Incidentally, if one thought the energy issue was relevant only to Iraq in terms of the US invasion, one should remember that there are major uranium deposits in the Afghan mountains as well as in Helmund province. Perhaps Pakistanis also need to know that there are suspected uranium deposits in Swat and Balochistan and undoubtedly US advanced satellite imagery would have given them that information. Perhaps that is why so many US commentators think and write, quite erroneously, that Pakistan’s major nuclear installations are in Pukhtunkhwa province! In any event, we should be aware of the reasons why the US wishes to see certain regions of Pakistan destabilised – but the question is why are our leaders taking the bait? If the US was serious about stopping the flow of militants from Pakistan into Afghanistan across the international border, then why was it so opposed to the fencing of that border – something the Pakistani state was keen on undertaking and a strategy the US itself has used to prevent infiltration of illegal migrants from Mexico along the US-Mexico border?

Unfortunately, the reality for Pakistan is that, at the end of the day, it is confronting a two-headed terrorism monster: the US and the Al Qaeda-extremist militancy. Only if we create space between ourselves and the US (since we cannot fight the super power directly) will our multi-pronged policy be successfully operationalised, and have national credibility, against the Al Qaeda-extremist militancy.

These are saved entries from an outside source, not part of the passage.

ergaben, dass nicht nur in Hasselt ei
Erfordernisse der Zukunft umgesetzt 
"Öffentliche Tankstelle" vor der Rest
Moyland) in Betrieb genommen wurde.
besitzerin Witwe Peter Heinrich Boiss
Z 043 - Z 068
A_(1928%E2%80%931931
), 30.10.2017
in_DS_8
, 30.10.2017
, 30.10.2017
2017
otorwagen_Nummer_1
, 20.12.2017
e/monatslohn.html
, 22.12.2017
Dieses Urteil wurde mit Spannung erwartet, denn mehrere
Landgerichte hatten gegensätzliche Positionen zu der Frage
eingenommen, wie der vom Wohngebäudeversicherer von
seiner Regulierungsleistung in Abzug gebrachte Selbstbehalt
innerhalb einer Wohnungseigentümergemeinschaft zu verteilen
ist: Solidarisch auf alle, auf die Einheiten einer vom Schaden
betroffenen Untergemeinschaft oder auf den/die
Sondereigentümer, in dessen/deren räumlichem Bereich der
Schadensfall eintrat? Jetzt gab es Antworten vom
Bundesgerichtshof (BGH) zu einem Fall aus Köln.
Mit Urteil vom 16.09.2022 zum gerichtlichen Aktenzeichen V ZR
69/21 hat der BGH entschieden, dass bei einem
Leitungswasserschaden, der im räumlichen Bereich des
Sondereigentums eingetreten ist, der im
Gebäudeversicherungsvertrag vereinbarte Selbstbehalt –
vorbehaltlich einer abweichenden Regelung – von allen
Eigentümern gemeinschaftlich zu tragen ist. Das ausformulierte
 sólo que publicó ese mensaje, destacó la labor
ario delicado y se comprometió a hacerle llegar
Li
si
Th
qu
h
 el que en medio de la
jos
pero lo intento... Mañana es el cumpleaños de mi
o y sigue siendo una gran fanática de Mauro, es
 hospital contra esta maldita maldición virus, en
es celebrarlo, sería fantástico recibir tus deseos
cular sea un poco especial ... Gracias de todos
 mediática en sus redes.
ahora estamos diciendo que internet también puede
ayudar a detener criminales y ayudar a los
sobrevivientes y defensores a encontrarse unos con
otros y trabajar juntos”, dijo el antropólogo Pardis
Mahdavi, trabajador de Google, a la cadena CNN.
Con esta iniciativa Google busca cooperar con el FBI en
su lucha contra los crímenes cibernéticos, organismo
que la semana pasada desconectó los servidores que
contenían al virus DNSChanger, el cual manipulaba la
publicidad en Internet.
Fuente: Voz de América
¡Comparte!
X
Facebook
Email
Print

It is in the backdrop of the dangerous US-India agenda for the region – with Karzai simply a convenient mouthpiece – that we have to cope with the domestic political crisis and the impeachment issue. There are those who feel impeachment would leave a deep wound on the nation so the president should adopt a “dignified” retreat. However, the time for a dignified retreat was over a long time ago and the nation has a right to know whether the charges are valid or not, just as it is time to reveal the wheeling and dealing behind the NRO and with the US.

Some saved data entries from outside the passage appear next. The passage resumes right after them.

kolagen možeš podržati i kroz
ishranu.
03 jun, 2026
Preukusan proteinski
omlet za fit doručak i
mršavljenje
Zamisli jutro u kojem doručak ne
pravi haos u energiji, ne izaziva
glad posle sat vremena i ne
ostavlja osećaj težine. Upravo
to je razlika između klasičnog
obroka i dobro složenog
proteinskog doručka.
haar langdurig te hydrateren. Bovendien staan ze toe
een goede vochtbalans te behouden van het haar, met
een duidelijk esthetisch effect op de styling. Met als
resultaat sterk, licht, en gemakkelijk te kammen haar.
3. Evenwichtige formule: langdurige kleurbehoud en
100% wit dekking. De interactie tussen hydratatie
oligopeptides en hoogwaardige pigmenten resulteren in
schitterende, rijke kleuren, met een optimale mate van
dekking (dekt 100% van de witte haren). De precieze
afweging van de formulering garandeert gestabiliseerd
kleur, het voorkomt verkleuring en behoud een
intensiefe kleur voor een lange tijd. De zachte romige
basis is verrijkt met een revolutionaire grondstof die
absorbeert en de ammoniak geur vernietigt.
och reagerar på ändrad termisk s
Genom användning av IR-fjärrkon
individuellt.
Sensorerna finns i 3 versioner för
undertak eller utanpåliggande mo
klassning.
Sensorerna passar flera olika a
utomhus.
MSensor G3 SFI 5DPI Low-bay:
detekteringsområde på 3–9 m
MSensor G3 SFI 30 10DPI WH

Equally, given the grave nature of allegations regarding the US Coalition Support Fund being levelled by Zardari – with little hard evidence but a lot of histrionics so far – President Musharraf must respond in a clear and unequivocal fashion. Earlier such allegations were being made against the institution of the army, with a clearly male fide intent, until it was clarified that the money went to the treasury not to the army directly!

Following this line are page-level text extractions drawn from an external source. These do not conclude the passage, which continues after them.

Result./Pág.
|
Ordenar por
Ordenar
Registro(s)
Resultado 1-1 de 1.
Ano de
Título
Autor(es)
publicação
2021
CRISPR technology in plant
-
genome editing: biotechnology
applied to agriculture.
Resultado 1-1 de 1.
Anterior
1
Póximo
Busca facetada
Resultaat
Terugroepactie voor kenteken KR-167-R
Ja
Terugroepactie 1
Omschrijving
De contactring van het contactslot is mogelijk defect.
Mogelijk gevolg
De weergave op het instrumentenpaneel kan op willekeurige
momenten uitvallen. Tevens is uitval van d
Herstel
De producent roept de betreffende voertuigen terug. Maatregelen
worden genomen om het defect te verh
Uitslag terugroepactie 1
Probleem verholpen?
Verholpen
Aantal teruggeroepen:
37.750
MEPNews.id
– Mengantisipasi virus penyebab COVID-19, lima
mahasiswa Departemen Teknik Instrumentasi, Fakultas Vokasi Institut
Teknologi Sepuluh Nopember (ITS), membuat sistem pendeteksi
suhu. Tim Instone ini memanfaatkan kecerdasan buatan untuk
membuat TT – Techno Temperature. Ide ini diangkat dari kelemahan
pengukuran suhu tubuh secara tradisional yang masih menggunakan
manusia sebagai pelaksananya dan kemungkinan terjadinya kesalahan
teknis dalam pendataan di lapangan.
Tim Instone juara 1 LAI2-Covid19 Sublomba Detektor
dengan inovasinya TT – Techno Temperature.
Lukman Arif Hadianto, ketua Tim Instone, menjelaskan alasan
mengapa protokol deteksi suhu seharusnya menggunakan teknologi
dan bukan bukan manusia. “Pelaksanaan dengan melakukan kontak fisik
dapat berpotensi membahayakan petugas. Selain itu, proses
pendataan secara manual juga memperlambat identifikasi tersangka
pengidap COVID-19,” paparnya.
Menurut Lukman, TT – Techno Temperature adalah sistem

For the first time the opportunity has been presented for the nation to be informed directly about how our rulers make decisions and deals. Especially knowing more about the notorious NRO would help us understand why certain institutions are being weakened today in Pakistan and why our relations with our steadfast ally China are being undermined. That is why a rational impeachment process will perhaps achieve a democratic culture for the nation that is truly accountable and responsive. To leave it halfway would mean allowing mud raking and blame games to continue on and on. This is what will be debilitating for the nation in the long run – especially since it will allow an increasingly enemy-like US to find enough space in our political contours to impose its agenda of eventual restructuring and denuclearisation of Pakistan. Let there be no mistake on that count at least.

Finally, let our new leaders not play into our external detractors’ hands unwittingly through internal preoccupations or ignorance – our foreign minister really needs to know that the Berlin Wall was an artificial construct put up by a post-war occupier of a defeated Germany which had already been split by the victors of World War II, and this has no relevancy for relations between the two sovereign states of Pakistan and India, both created in 1947. So far that is what is happening as witnessed by the increased violence by Indian forces in Occupied Kashmir, or calls by Karzai and NATO for more direct US/NATO military intervention into Pakistan. Or is there a design in this neglect?